Les déplacements massifs ont également des répercussions économiques immédiates. Les régions du Sud, déjà fragilisées, voient leur activité agricole et commerciale paralysée. Les infrastructures routières ont subi des dommages. Le coût de la reconstruction s’annonce élevé, mais le Premier ministre a réaffirmé l’engagement de l’État à accompagner les populations affectées. Des fonds d’urgence ont été débloqués et des mécanismes de compensation sont à l’étude.

Sur le plan sécuritaire, les services de renseignement libanais surveillent de près toute tentative d’infiltration ou d’activité illégale. Des mesures ont été prises pour renforcer le contrôle aux frontières et aux points de passage. La coopération avec les partenaires internationaux, notamment européens, permet d’échanger des informations sensibles sur les flux d’armes et de financements.

Les déclarations du Premier ministre interviennent alors que la communauté internationale suit avec inquiétude l’évolution de la situation. Le Conseil de sécurité de l’ONU a été saisi à plusieurs reprises ces derniers jours. Des membres permanents ont exprimé leur préoccupation face au risque de régionalisation accrue du conflit. La France, qui assure la présidence tournante de plusieurs instances liées au Liban, joue un rôle actif dans la recherche de solutions diplomatiques.

Les efforts libanais pour un retour au calme s’appuient sur une diplomatie tous azimuts. Des émissaires ont été envoyés dans les capitales du Golfe, en Europe et aux États-Unis. L’objectif est double : obtenir un arrêt immédiat des opérations militaires et consolider le soutien à l’armée libanaise comme pilier de la stabilité. Le Premier ministre a insisté sur le fait que le Liban reste fidèle à l’initiative de paix arabe, seule base viable selon lui pour une résolution durable des conflits régionaux.

La crise humanitaire continue de s’aggraver au fil des heures. Les organisations internationales rapportent des besoins croissants en matière de santé mentale, de nutrition infantile et de prise en charge des blessés. Des convois humanitaires sont en préparation, mais leur acheminement dépend de la sécurité des axes routiers. Le ministère de la Santé publique, en coordination avec l’OMS, a activé ses plans d’urgence pour faire face à une éventuelle saturation des hôpitaux.

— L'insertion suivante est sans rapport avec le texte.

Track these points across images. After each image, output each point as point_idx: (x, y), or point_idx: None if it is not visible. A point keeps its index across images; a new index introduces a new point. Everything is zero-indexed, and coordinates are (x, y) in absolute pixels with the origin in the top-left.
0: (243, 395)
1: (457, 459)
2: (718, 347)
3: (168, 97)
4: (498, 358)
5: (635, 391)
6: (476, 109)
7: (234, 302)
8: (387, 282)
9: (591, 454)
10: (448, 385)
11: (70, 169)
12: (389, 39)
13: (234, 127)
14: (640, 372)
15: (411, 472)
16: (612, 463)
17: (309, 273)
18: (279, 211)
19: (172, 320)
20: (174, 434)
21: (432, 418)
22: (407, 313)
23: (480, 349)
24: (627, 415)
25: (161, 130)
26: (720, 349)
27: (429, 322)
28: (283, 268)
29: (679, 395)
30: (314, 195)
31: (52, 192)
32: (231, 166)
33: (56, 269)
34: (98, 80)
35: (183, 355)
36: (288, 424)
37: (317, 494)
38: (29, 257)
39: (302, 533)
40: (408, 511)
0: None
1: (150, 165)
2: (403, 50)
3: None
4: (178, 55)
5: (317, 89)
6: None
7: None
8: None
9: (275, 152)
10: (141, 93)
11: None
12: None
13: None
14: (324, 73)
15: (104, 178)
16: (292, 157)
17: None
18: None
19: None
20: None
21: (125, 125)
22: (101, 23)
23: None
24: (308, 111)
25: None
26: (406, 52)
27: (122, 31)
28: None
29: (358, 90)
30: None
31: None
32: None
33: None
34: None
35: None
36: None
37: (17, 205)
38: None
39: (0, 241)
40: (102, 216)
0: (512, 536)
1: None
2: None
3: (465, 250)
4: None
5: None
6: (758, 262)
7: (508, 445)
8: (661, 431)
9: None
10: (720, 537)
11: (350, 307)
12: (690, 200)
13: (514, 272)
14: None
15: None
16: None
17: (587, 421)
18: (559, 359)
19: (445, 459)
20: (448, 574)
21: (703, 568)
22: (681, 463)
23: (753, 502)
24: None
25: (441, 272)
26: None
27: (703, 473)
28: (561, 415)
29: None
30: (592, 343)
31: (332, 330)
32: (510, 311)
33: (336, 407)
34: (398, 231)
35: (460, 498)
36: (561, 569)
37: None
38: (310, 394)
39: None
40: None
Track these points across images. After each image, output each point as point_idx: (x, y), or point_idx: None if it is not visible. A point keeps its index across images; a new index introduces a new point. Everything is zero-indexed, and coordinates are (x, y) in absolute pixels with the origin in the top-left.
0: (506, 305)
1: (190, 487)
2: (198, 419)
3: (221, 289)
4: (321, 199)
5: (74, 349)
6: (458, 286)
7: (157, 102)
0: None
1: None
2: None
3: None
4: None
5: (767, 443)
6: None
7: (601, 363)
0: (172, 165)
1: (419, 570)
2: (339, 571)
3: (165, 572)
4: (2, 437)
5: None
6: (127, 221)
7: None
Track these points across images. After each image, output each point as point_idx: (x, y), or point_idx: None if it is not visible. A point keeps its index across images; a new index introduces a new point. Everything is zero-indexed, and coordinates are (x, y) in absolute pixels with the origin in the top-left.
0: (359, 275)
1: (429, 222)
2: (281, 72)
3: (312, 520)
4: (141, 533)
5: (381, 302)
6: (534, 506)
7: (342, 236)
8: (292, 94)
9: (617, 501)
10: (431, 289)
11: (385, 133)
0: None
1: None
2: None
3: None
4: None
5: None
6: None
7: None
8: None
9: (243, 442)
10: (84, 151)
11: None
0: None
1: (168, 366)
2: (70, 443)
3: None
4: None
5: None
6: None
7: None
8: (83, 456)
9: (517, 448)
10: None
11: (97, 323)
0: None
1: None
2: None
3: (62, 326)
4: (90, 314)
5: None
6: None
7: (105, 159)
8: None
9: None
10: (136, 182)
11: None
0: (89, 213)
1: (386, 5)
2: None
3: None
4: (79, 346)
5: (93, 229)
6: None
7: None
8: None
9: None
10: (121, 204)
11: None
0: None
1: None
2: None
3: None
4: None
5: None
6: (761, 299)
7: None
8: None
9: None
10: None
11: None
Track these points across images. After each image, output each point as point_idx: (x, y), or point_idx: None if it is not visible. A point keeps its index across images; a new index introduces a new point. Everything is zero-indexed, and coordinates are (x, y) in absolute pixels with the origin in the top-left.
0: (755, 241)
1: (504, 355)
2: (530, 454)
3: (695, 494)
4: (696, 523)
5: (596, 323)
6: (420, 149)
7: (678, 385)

Les autorités locales dans le Sud et la Bekaa multiplient les initiatives pour accueillir les déplacés. Des écoles ont été transformées en centres d’hébergement. Des distributions alimentaires sont organisées quotidiennement. L’appel à la solidarité nationale lancé par le Premier ministre trouve un écho dans de nombreuses régions du pays, où les municipalités et les associations se mobilisent.

Sur le plan diplomatique, les prochaines heures pourraient être décisives. Des réunions sont prévues à New York au sein du Conseil de sécurité pour examiner les violations de la résolution 1701. La Finul a renforcé ses patrouilles dans les zones les plus sensibles. Le gouvernement libanais maintient un canal ouvert avec toutes les parties pour éviter toute nouvelle escalade.

Le général Rodolphe Haykal a confirmé que l’armée reste mobilisée sur l’ensemble du territoire. Des renforts ont été acheminés vers le Sud malgré les difficultés logistiques. La coordination avec la Finul se poursuit au quotidien. L’objectif reste le rétablissement complet de l’autorité étatique dans toutes les zones frontalières.